■ **DOCUMENT EXCERPT**

######

Monopoly vs. Oligopoly: An Overview

A monopoly and an oligopoly are market structures that exist when there is imperfect competition. A monopoly is when a single company produces goods with no close substitute, while an oligopoly is when a small number of relatively large companies produce similar but slightly different goods. In both cases, significant barriers to entry prevent other enterprises from competing.

A market's geographical size can determine which structure exists. One company might control an industry in a particular area with no other alternatives, though a few similar companies operate elsewhere in the country. In this case, a company may be a monopoly in one region but operate in an oligopoly market in a larger geographical area.

Key Takeaways

  • A monopoly occurs when a single company that produces a product or service controls the market with no close substitute.
  • In an oligopoly, two or more companies control the market, none of which can keep the others from having significant influence. 
  • Anti-trust laws prevent companies from engaging in unreasonable restraint of trade and transacting mergers that lessen competition.  

A monopoly exists in areas where one company is the only or dominant force to sell a product or service in an industry . This gives the company enough power to keep competitors away from the marketplace. This could be due to high barriers to entry such as technology, steep capital requirements, government regulation, patents or high distribution costs.

Once a monopoly is established, lack of competition can lead the seller to charge high prices. Monopolies are price makers. This means they determine the cost at which their products are sold. These prices can be changed at any time. A monopoly also reduces available choices for buyers. The monopoly becomes a pure monopoly when there is absolutely no other substitute available.

Monopolies are allowed to exist when they benefit the consumer. In some cases, governments may step in and create the monopoly to provide specific services such as a railway, public transport or postal services. For example, the United States Postal Service enjoys a monopoly on first class mail and advertising mail, along with monopoly access to mailboxes.  

The United States Postal Service enjoys a monopoly on letter carrying and access to mailboxes that is protected by the Constitution.

######

■ **JOB 1**
Copy the records word for word, starting at the line containing "Locate an element on the screen. blue" and ending with the line containing "coordinates (461, 182).", both included.
The records have no connection to the text on monopolies and oligopolies.

■ **SOURCE RECORDS**
######

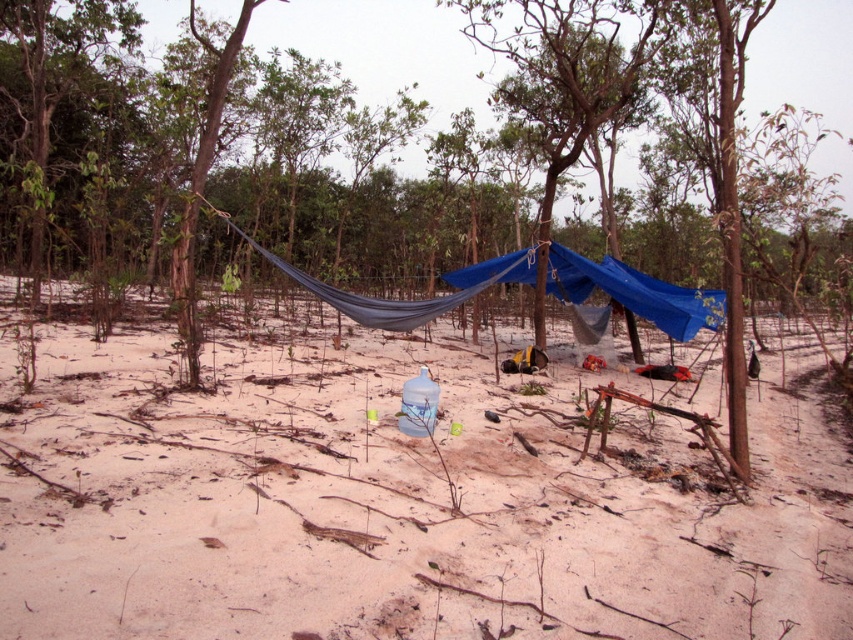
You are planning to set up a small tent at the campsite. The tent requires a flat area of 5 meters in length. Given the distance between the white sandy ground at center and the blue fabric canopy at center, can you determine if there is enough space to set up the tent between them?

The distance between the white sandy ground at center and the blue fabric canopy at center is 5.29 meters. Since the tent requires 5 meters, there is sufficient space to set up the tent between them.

######

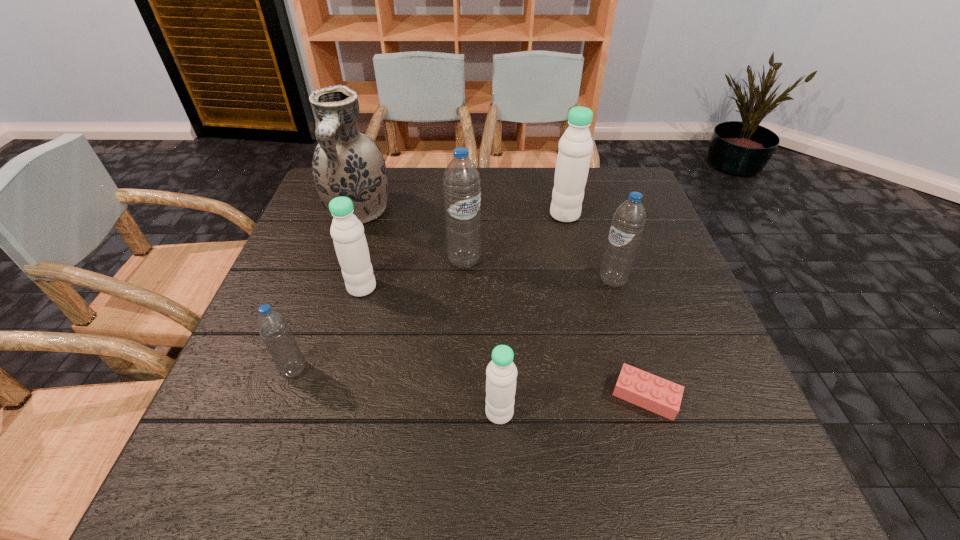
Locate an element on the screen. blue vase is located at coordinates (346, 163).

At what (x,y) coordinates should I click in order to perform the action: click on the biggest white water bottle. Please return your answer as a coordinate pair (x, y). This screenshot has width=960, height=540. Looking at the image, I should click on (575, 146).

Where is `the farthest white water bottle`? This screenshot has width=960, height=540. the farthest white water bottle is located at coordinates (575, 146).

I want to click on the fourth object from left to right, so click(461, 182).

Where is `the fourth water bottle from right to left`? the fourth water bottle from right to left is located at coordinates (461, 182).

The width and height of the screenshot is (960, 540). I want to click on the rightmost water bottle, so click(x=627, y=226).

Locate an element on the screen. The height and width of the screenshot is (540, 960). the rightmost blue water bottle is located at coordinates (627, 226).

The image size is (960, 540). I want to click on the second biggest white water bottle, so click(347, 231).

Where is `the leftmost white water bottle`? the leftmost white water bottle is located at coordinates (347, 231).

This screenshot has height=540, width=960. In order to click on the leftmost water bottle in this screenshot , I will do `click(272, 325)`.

######

■ **JOB 2**
Carry on the text on monopolies and oligopolies from its final sentence.

■ **TASK RESPONSE 1**
Locate an element on the screen. blue vase is located at coordinates (346, 163).

At what (x,y) coordinates should I click in order to perform the action: click on the biggest white water bottle. Please return your answer as a coordinate pair (x, y). This screenshot has width=960, height=540. Looking at the image, I should click on (575, 146).

Where is `the farthest white water bottle`? This screenshot has width=960, height=540. the farthest white water bottle is located at coordinates (575, 146).

I want to click on the fourth object from left to right, so click(461, 182).

Where is `the fourth water bottle from right to left`? the fourth water bottle from right to left is located at coordinates (461, 182).

■ **TASK RESPONSE 2**
In an oligopoly, a group of companies (usually two or more) controls the market. However, no single company can keep the others from wielding significant influence over the industry, and they each may sell products that are slightly different.

Prices in this market are moderate because of the presence of competition. When one company sets a price, others will respond in fashion to remain competitive. For example, if one company cuts prices, other players typically follow suit. Prices are usually higher in an oligopoly than they would be in perfect competition .

Because there is no dominant force in the industry, companies may be tempted to collude with one another rather than compete, which keeps non-established players from entering the market. This cooperation makes them operate as though they were a single company.

In 2012, the U.S. Department of Justice alleged that Apple ( AAPL ) and five book publishers had engaged in collusion and price fixing for e-books. The department alleged that Apple and the publishers conspired to raise the price for e-book downloads from $9.99 to $14.99.   A U.S. District Court sided with the government, a decision which was upheld on appeal.  

In a free market, price fixing—even without judicial intervention—is unsustainable. If one company undermines its competition, others are forced to quickly follow. Companies that lower prices to the point where they are not profitable are unable to remain in business for long. Because of this, members of oligopolies tend to compete in terms of image and quality rather than price.

Legalities of Monopolies vs. Oligopolies

Oligopolies and monopolies can operate unencumbered in the United States unless they violate anti-trust laws. These laws cover unreasonable restraint of trade; plainly harmful acts such as price fixing, dividing markets and bid rigging; and mergers and acquisitions (M&A) that substantially lessen competition.

Without competition, companies have the power to fix prices and create product scarcity, which can lead to inferior products and services and higher costs for buyers. Anti-trust laws are in place to ensure a level playing field.

In 2017, the U.S. Department of Justice filed a civil antitrust suit to block AT&T's merger with Time Warner, arguing the acquisition would substantially lessen competition and lead to higher prices for television programming. However, a U.S. District Court judge disagreed with the government's argument and approved the merger, a decision that was upheld on appeal.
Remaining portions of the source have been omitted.